Our analysis has limitations. First, due to the retrospective nature of our study, we were unable to characterize the quality of the medication and substance use histories conducted, thus their reliability remains uncertain. Second, patients with OUD admitted to our center might represent a different demographic from those at other centers and thus our results may limit external validity. Additionally, only one-third of patients from the initial cohort met inclusion criteria for this study. Third, our use of results from screening immunoassays, rather than confirmatory testing, introduces potential for inaccuracies. Future prospective analyses could utilize confirmatory testing to compare with self-report to minimize false-positive rates. Finally, it is possible that a positive UDS with negative history could occur in a patient who received a therapeutic dose of medication before the urine collection occurred. Due to the retrospective nature of our study and limitations of electronic medical record documentation in the earlier years of our data collection window, we could not confirm that each specimen was collected prior to administration of any of the screened substances.

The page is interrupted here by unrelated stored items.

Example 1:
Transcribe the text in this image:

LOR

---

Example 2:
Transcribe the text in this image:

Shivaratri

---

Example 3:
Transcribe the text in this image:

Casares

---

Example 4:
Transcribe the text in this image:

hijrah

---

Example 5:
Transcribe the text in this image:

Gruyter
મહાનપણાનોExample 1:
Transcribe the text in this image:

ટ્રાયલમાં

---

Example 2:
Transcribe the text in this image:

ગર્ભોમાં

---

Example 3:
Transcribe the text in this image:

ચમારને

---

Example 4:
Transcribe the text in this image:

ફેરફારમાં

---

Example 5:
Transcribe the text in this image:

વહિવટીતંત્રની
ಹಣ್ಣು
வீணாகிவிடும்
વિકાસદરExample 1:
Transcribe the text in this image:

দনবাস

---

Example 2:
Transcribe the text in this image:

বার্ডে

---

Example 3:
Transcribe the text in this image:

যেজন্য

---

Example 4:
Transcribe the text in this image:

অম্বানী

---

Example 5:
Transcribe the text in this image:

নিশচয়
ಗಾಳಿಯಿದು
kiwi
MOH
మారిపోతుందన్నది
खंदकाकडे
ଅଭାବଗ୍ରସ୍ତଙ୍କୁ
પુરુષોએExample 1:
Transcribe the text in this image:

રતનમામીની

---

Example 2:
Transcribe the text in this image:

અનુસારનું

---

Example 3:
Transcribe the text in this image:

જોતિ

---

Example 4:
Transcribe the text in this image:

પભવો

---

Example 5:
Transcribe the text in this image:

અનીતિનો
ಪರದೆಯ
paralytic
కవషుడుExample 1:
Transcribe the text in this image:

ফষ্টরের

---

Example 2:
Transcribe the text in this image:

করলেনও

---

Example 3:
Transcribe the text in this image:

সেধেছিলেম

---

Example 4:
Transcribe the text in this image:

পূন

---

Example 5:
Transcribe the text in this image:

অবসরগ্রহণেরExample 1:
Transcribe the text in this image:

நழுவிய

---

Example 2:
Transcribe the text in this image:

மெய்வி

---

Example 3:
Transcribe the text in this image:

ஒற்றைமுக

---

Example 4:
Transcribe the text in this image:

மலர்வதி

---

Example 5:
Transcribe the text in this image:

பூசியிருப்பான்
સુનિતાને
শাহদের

Given the inherent limitations of UDS along with evidence that patients with OUD are mostly accurate in their reporting of substance use, the utility of UDS in this patient population may have a narrower scope than is often employed at healthcare centers. One option is to rely on patient reports of substance use and reserve UDS for patients who are unable to communicate or are unsure of what they may have used. With this arrangement, clinicians might be better able to build rapport by including patients as members of the care team and demonstrating their trust towards them (rather than skepticism). In cases when patients can communicate, it is reasonable to obtain informed consent prior to conducting any toxicology testing.

Conclusions

Agreement between patient self-report and UDS among hospitalized patients with OUD was high. Frequencies of agreement were lower for opiates, 6-acetylmorphine, and benzodiazepines than for other substance tested. The increasing frequency of reported heroin use with negative UDS in later years likely reflects the transition to illicit fentanyl use. In cases when UDS is considered warranted, adding a screen for fentanyl may increase agreement.